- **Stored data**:
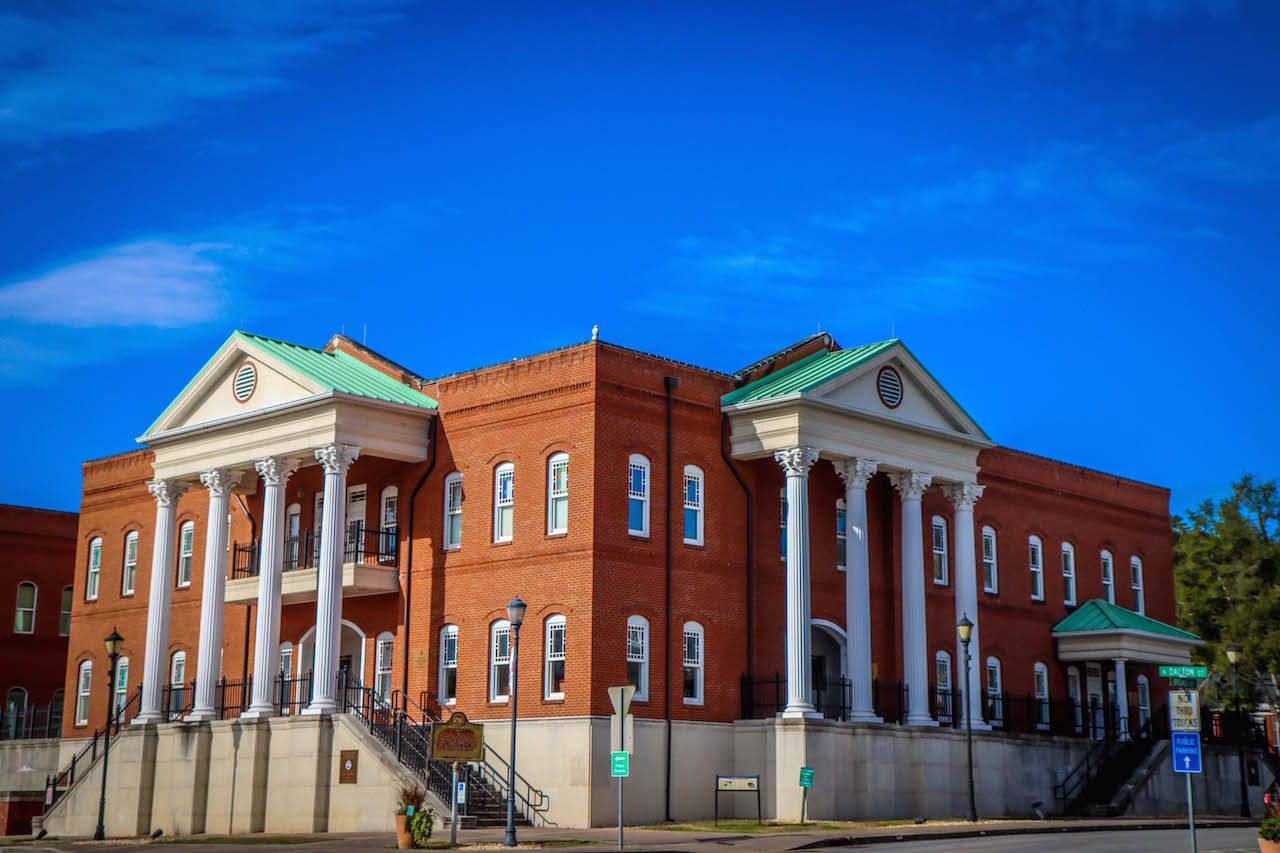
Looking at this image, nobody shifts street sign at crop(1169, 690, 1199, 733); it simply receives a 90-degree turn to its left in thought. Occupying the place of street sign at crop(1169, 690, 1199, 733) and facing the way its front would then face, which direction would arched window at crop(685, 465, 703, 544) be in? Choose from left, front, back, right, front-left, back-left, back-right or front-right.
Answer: back-left

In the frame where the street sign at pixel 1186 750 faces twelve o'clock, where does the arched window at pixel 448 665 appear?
The arched window is roughly at 4 o'clock from the street sign.

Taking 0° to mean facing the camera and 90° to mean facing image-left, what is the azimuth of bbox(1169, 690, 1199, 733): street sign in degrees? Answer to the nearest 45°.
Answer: approximately 0°

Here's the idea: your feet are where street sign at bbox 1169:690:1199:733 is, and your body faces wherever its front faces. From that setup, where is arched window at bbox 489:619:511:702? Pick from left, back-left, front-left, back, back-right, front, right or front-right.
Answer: back-right

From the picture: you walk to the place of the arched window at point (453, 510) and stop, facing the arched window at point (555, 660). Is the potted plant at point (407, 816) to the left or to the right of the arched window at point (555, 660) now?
right

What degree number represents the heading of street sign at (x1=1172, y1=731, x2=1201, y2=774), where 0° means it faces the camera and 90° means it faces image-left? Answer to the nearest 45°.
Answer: approximately 0°

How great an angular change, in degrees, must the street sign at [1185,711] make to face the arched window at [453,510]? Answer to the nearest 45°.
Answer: approximately 135° to its right

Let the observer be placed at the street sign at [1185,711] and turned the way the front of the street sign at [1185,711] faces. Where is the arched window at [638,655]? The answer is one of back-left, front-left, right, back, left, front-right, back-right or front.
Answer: back-right

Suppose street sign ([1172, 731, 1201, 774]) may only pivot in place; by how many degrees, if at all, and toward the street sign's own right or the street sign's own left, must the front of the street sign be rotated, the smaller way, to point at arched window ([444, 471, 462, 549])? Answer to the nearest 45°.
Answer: approximately 135° to the street sign's own right

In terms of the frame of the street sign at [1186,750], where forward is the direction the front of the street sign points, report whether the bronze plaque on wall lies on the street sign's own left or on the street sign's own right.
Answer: on the street sign's own right

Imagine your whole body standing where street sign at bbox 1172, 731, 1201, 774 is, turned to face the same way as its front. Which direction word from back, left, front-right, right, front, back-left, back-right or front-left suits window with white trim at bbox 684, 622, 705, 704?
back-right

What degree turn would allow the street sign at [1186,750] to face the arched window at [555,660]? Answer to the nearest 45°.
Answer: approximately 135° to its right

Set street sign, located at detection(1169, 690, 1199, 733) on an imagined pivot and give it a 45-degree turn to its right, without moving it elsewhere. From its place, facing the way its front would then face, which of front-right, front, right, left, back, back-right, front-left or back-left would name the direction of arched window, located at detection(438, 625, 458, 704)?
right

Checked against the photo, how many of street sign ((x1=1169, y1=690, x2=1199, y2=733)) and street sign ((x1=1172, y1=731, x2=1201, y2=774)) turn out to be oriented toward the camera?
2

- **PROBLEM REQUIREMENTS**:
All of the data gets printed again exactly; the pictures do not.

- **ANSWER FOR THIS EXERCISE**:
Looking at this image, nobody shifts street sign at crop(1169, 690, 1199, 733); it simply receives a 90-degree turn to its left in thought. Occupying the place of street sign at crop(1169, 690, 1199, 733) and facing the way its front would then face, which direction would arched window at crop(685, 465, 703, 544) be in? Choose from left, front, back, right, front-left, back-left, back-right or front-right.
Answer: back-left

In the frame where the street sign at pixel 1186 750 faces twelve o'clock, where does the arched window at pixel 448 665 appear?
The arched window is roughly at 4 o'clock from the street sign.

Taking 0° to mean facing the camera and 90° to mean facing image-left, what is the azimuth of bbox(1169, 690, 1199, 733): street sign in degrees? Answer to the nearest 45°.
Answer: approximately 0°

Here's the idea: your feet are where street sign at bbox 1169:690:1199:733 is, and your body faces wherever its front faces. From that setup, where is arched window at bbox 489:619:511:702? Pick from left, back-left, front-left, back, back-right, front, right or front-right.
Answer: back-right

From the picture: you walk to the place of the arched window at point (453, 510) and stop, facing the arched window at point (555, 660). Is the potted plant at point (407, 816) to the left or to the right of the arched window at point (555, 660) now?
right

What degree number represents the heading of street sign at (x1=1172, y1=731, x2=1201, y2=774), where 0° means it faces the camera and 90° means it faces image-left? Answer to the nearest 45°.
Answer: approximately 0°

How great an angular change, in degrees, must the street sign at [1185,711] make to face the arched window at [453,510]? Answer to the nearest 45°.
Answer: approximately 135° to its right

Let the observer be placed at the street sign at [1185,711] and turned the way the front of the street sign at [1185,711] faces. Where is the arched window at [638,655]? The answer is one of back-left, front-left, right, back, left, front-right, back-right or front.
Answer: back-right

Suppose street sign ([1172, 731, 1201, 774]) may only pivot in place; by how many degrees, if at all, and toward the street sign's own right or the street sign's own left, must the front of the street sign be rotated, the smaller way, to point at arched window ([444, 471, 462, 549])? Answer to the nearest 45°.
Answer: approximately 135° to the street sign's own right

In terms of the frame of the street sign at [1186,750], where forward is the direction the front of the street sign points, report whether the bronze plaque on wall lies on the street sign's own left or on the street sign's own right.
Answer: on the street sign's own right

Imagine your whole body standing where street sign at bbox 1172, 731, 1201, 774 is, turned to face the same way as its front. Which direction word from back, left, front-right, right, front, back-left, back-right or front-left suits window with white trim at bbox 684, 622, 705, 704?
back-right

What degree turn would allow the street sign at [1186,750] to face the arched window at [555,660]? Answer to the nearest 45°.
Answer: approximately 135° to its right

Set street sign, located at detection(1169, 690, 1199, 733) on an imagined pivot and give it a 45-degree turn to its right, without moving it elsewhere. From its place, facing the way its front would then face, which of front-right, front, right, left, back, back-right, front-left or back-left would name the direction of arched window, located at detection(438, 625, 458, 704)?
right

Checked against the photo, how many of street sign ((x1=1169, y1=690, x2=1199, y2=733)) and street sign ((x1=1172, y1=731, x2=1201, y2=774)) turn out to be oriented toward the camera?
2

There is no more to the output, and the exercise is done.